## Directions for this task
Set down the material exactly, keeping every line whole.
Top of Given entries
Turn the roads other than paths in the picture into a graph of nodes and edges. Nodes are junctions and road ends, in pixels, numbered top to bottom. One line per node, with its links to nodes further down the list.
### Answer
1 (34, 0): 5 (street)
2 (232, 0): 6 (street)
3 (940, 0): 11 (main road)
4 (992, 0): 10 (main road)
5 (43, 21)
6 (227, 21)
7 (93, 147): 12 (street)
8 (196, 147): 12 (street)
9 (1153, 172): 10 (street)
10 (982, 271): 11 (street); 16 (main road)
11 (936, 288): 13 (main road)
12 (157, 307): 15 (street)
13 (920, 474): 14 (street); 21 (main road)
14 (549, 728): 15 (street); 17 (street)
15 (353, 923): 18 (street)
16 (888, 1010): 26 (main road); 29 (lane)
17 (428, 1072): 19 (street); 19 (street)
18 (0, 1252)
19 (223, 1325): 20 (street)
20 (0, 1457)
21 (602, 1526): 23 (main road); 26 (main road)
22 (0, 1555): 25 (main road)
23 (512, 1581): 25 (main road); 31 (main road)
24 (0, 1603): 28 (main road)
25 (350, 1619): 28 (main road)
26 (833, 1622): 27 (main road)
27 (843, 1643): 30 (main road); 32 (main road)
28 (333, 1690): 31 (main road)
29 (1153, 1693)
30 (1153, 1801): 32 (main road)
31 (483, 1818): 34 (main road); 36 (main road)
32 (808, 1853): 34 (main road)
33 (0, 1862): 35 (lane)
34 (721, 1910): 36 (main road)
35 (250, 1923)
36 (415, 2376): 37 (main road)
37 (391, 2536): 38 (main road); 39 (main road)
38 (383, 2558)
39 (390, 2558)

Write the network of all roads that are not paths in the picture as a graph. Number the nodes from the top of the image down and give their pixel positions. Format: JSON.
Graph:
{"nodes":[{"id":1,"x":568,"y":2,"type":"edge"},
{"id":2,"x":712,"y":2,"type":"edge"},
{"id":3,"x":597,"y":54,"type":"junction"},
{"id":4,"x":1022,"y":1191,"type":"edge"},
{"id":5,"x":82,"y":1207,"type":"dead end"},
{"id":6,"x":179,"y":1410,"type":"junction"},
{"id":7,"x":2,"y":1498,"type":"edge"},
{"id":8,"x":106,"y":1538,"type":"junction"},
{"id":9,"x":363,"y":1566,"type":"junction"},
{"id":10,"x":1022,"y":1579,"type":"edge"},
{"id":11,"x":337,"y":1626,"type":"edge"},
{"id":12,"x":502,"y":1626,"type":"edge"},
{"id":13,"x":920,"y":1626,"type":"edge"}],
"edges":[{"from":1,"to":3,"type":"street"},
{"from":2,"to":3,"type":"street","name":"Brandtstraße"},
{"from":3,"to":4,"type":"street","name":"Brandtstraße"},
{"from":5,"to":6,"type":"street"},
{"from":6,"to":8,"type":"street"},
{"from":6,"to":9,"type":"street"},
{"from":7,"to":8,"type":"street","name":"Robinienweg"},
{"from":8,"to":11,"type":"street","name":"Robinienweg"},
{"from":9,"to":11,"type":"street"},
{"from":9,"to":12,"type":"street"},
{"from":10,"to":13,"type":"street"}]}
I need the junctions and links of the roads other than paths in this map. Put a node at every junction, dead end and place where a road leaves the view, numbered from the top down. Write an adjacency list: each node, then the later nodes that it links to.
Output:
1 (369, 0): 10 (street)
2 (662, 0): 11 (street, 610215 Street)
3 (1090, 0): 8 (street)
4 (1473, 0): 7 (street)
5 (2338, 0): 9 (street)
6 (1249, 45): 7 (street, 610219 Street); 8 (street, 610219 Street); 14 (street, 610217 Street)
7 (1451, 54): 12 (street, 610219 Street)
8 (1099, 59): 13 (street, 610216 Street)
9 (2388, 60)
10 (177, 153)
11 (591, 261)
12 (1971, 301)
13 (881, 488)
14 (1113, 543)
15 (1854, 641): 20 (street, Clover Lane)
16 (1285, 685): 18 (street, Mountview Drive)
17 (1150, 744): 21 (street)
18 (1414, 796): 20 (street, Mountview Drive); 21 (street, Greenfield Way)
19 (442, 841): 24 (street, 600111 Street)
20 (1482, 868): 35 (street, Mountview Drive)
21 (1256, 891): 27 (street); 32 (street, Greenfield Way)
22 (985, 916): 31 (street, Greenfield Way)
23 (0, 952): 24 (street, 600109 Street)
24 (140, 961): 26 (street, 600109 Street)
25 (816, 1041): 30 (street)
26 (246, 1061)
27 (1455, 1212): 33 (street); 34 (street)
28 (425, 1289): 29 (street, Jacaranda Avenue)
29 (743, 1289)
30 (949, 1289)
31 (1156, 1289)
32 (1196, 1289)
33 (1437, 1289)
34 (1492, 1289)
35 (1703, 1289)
Bottom of Given entries
## Response to the exercise
Turn the roads other than paths in the picture into a graph of nodes and edges. Nodes are junctions and road ends, in pixels, numbered top to bottom. One line per node, with its links to nodes further down the list.
### Answer
1 (34, 0): 5 (street)
2 (232, 0): 6 (street)
3 (940, 0): 11 (main road)
4 (992, 0): 10 (main road)
5 (43, 21)
6 (227, 21)
7 (93, 147): 12 (street)
8 (196, 147): 12 (street)
9 (1153, 172): 10 (street)
10 (982, 271): 11 (street); 16 (main road)
11 (936, 288): 13 (main road)
12 (157, 307): 15 (street)
13 (920, 474): 14 (street); 21 (main road)
14 (549, 728): 15 (street); 17 (street)
15 (353, 923): 18 (street)
16 (888, 1010): 26 (main road); 29 (lane)
17 (428, 1072): 19 (street); 19 (street)
18 (0, 1252)
19 (223, 1325): 20 (street)
20 (0, 1457)
21 (602, 1526): 23 (main road); 26 (main road)
22 (0, 1555): 25 (main road)
23 (512, 1581): 25 (main road); 31 (main road)
24 (0, 1603): 28 (main road)
25 (350, 1619): 28 (main road)
26 (833, 1622): 27 (main road)
27 (843, 1643): 30 (main road); 32 (main road)
28 (333, 1690): 31 (main road)
29 (1153, 1693)
30 (1153, 1801): 32 (main road)
31 (483, 1818): 34 (main road); 36 (main road)
32 (808, 1853): 34 (main road)
33 (0, 1862): 35 (lane)
34 (721, 1910): 36 (main road)
35 (250, 1923)
36 (415, 2376): 37 (main road)
37 (391, 2536): 38 (main road); 39 (main road)
38 (383, 2558)
39 (390, 2558)

Write the network of all roads that are not paths in the picture as a graph. Number the nodes from the top of the image down and give their pixel positions. Format: JSON.
Graph:
{"nodes":[{"id":1,"x":568,"y":2,"type":"edge"},
{"id":2,"x":712,"y":2,"type":"edge"},
{"id":3,"x":597,"y":54,"type":"junction"},
{"id":4,"x":1022,"y":1191,"type":"edge"},
{"id":5,"x":82,"y":1207,"type":"dead end"},
{"id":6,"x":179,"y":1410,"type":"junction"},
{"id":7,"x":2,"y":1498,"type":"edge"},
{"id":8,"x":106,"y":1538,"type":"junction"},
{"id":9,"x":363,"y":1566,"type":"junction"},
{"id":10,"x":1022,"y":1579,"type":"edge"},
{"id":11,"x":337,"y":1626,"type":"edge"},
{"id":12,"x":502,"y":1626,"type":"edge"},
{"id":13,"x":920,"y":1626,"type":"edge"}],
"edges":[{"from":1,"to":3,"type":"street"},
{"from":2,"to":3,"type":"street","name":"Brandtstraße"},
{"from":3,"to":4,"type":"street","name":"Brandtstraße"},
{"from":5,"to":6,"type":"street"},
{"from":6,"to":8,"type":"street"},
{"from":6,"to":9,"type":"street"},
{"from":7,"to":8,"type":"street","name":"Robinienweg"},
{"from":8,"to":11,"type":"street","name":"Robinienweg"},
{"from":9,"to":11,"type":"street"},
{"from":9,"to":12,"type":"street"},
{"from":10,"to":13,"type":"street"}]}
I need the junctions and links of the roads other than paths in this map. Put a node at every junction, dead end and place where a road leaves the view, numbered from the top down. Write an adjacency list: each node, then the later nodes that it links to.
Output:
1 (369, 0): 10 (street)
2 (662, 0): 11 (street, 610215 Street)
3 (1090, 0): 8 (street)
4 (1473, 0): 7 (street)
5 (2338, 0): 9 (street)
6 (1249, 45): 7 (street, 610219 Street); 8 (street, 610219 Street); 14 (street, 610217 Street)
7 (1451, 54): 12 (street, 610219 Street)
8 (1099, 59): 13 (street, 610216 Street)
9 (2388, 60)
10 (177, 153)
11 (591, 261)
12 (1971, 301)
13 (881, 488)
14 (1113, 543)
15 (1854, 641): 20 (street, Clover Lane)
16 (1285, 685): 18 (street, Mountview Drive)
17 (1150, 744): 21 (street)
18 (1414, 796): 20 (street, Mountview Drive); 21 (street, Greenfield Way)
19 (442, 841): 24 (street, 600111 Street)
20 (1482, 868): 35 (street, Mountview Drive)
21 (1256, 891): 27 (street); 32 (street, Greenfield Way)
22 (985, 916): 31 (street, Greenfield Way)
23 (0, 952): 24 (street, 600109 Street)
24 (140, 961): 26 (street, 600109 Street)
25 (816, 1041): 30 (street)
26 (246, 1061)
27 (1455, 1212): 33 (street); 34 (street)
28 (425, 1289): 29 (street, Jacaranda Avenue)
29 (743, 1289)
30 (949, 1289)
31 (1156, 1289)
32 (1196, 1289)
33 (1437, 1289)
34 (1492, 1289)
35 (1703, 1289)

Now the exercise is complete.